The recipe I made is how I remember my mother and Nona cooking it. The eggplant is dusted in flour, dipped into soy milk instead of eggs and then dipped in corn crumbs instead of bread crumbs. I then layered it with vegan mozzarella and fresh oregano from my garden. It did take me a long time to prepare it all, since there was a lot of eggplant. But it paid off. It was absolutely delicious. Even though its dairy free and gluten free version, it tastes just like I remember it. This is definitely a dish for those who want to indulge and is also great to share with friends. Me and Marco are the only ones that got to share this dish tonight. He really, really liked it.

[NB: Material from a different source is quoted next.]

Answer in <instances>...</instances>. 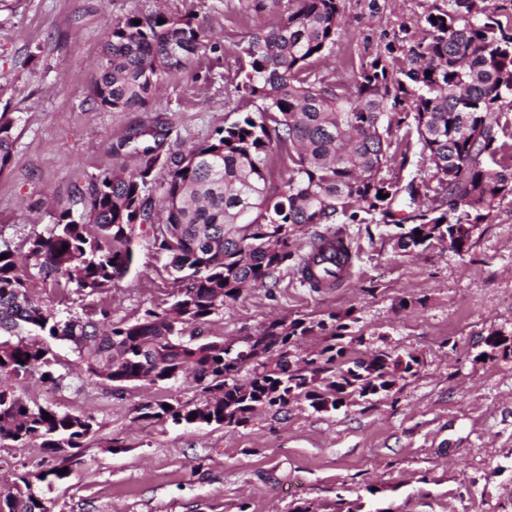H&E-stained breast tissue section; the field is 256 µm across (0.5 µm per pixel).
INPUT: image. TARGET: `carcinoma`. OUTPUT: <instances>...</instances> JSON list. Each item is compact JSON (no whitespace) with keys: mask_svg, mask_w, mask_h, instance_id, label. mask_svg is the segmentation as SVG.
<instances>
[{"mask_svg":"<svg viewBox=\"0 0 512 512\" xmlns=\"http://www.w3.org/2000/svg\"><path fill=\"white\" fill-rule=\"evenodd\" d=\"M341 2L240 0L246 12L269 19L236 44V89L260 102L257 111L238 113L187 150L162 151L169 136L163 121L132 128L117 149L134 150L135 169L91 176L76 191L81 209L59 203L51 229L27 238L25 251L0 248L7 255L0 260V446L40 441L58 460L45 476L57 480L82 464L75 449L94 431V418L33 407L13 386L36 373L61 386L64 375L53 367L45 336L66 342L86 373L113 387L153 372L156 382L190 377L217 391L200 405L141 406L139 418L174 424L239 427L299 398L317 411L336 410L353 396L387 394L414 375L419 360L411 354L350 361L341 343L348 313L318 321L273 318L257 329L252 345L230 354L224 340L200 338V328L245 288L274 284L289 266L304 272L311 288L335 287L336 272L317 277L309 266L327 236H309L303 253L296 246L312 227L363 224V214L378 213L400 229L396 245L410 254L434 242L470 240L474 226L512 196V168L488 165L503 148L497 115L512 110V26L498 19L503 6L432 0L422 39L386 44L360 62L347 85L313 70L336 42ZM104 47L93 98L123 112L144 106L164 76L187 70L207 36L163 12L131 14L106 32ZM400 111L412 120L415 145L439 186L423 206L425 181L403 185L383 176ZM14 127L12 114L1 112L0 173L11 160ZM283 147L288 177L272 187L269 154ZM143 224L175 284L169 305L148 308L135 322L107 304L62 318L31 293L32 276L84 297L107 292L130 270L131 239ZM285 225L292 233L277 248L272 239ZM312 333L329 343L301 358L303 366L288 371L272 357ZM256 348L265 357L254 359ZM0 512L50 510L23 478L0 492Z\"/></svg>","mask_w":512,"mask_h":512,"instance_id":"cac0c4a2","label":"carcinoma"}]
</instances>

I fear we might be a few kilos heavier in a few days, once we have finished devouring it.
Eggplant Parmigiana (vegan, gluten free, nut free)
1 large eggplant, thinly sliced into circles or half-moons
1/2 cup arrowroot flour or gluten plain free flour
3/4 cup whole soy milk
1 cup corn crumbs or other gluten free bread crumbs
olive oil or canola oil to fry
1.5 jars x 500g tomato pasta sauce
2 cups vegan mozzarella (I used Notzarella)
1/3 cup oregano leaves
4. Heat a large pan (I prefer to use a wok) and heat oil. Then shallow fry eggplants pieces, until golden brown. Leave them on paper towel to draw out any excess oil.
5. Take an oven prove dish, then place some pasta sauce on the bottom. Then add a layer of eggplant, sprinkle sea salt & black pepper, then a layer of Notzarella and some oregano leaves. Continue to do another 3-4 layers, until all the ingredients have been use.
6. Cook in the oven covered with aluminum foil for 20 mins.
7. Uncover and cook for a further 10mins or until the vegan mozzarella has browned a little. I had to cook mine for a further 10 mins as the Notzarella took time to melt.